Output the line containing "y Av. Rivadavia, donde", then every remaining line of the entries below, exactly as written and with no other text.

[Stored data entries]
+---+

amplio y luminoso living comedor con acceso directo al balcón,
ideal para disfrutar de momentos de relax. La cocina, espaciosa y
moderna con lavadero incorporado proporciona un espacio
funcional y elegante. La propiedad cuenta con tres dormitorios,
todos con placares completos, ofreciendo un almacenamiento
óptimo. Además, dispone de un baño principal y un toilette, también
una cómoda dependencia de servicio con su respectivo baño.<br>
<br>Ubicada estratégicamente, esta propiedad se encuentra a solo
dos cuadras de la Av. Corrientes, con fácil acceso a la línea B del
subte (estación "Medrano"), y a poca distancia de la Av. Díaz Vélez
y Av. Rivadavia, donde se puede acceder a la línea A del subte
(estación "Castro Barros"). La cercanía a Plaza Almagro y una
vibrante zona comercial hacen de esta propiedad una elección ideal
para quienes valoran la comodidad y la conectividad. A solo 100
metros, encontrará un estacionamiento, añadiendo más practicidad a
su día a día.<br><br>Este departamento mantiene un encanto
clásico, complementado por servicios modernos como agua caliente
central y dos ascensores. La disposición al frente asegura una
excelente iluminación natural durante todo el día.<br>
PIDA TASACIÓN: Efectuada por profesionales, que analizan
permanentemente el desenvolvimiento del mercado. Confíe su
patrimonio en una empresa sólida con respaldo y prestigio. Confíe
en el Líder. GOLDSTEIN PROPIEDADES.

+---+

#### Solved exercise:
y Av. Rivadavia, donde se puede acceder a la línea A del subte
(estación "Castro Barros"). La cercanía a Plaza Almagro y una
vibrante zona comercial hacen de esta propiedad una elección ideal
para quienes valoran la comodidad y la conectividad. A solo 100
metros, encontrará un estacionamiento, añadiendo más practicidad a
su día a día.<br><br>Este departamento mantiene un encanto
clásico, complementado por servicios modernos como agua caliente
central y dos ascensores. La disposición al frente asegura una
excelente iluminación natural durante todo el día.<br>
PIDA TASACIÓN: Efectuada por profesionales, que analizan
permanentemente el desenvolvimiento del mercado. Confíe su
patrimonio en una empresa sólida con respaldo y prestigio. Confíe
en el Líder. GOLDSTEIN PROPIEDADES.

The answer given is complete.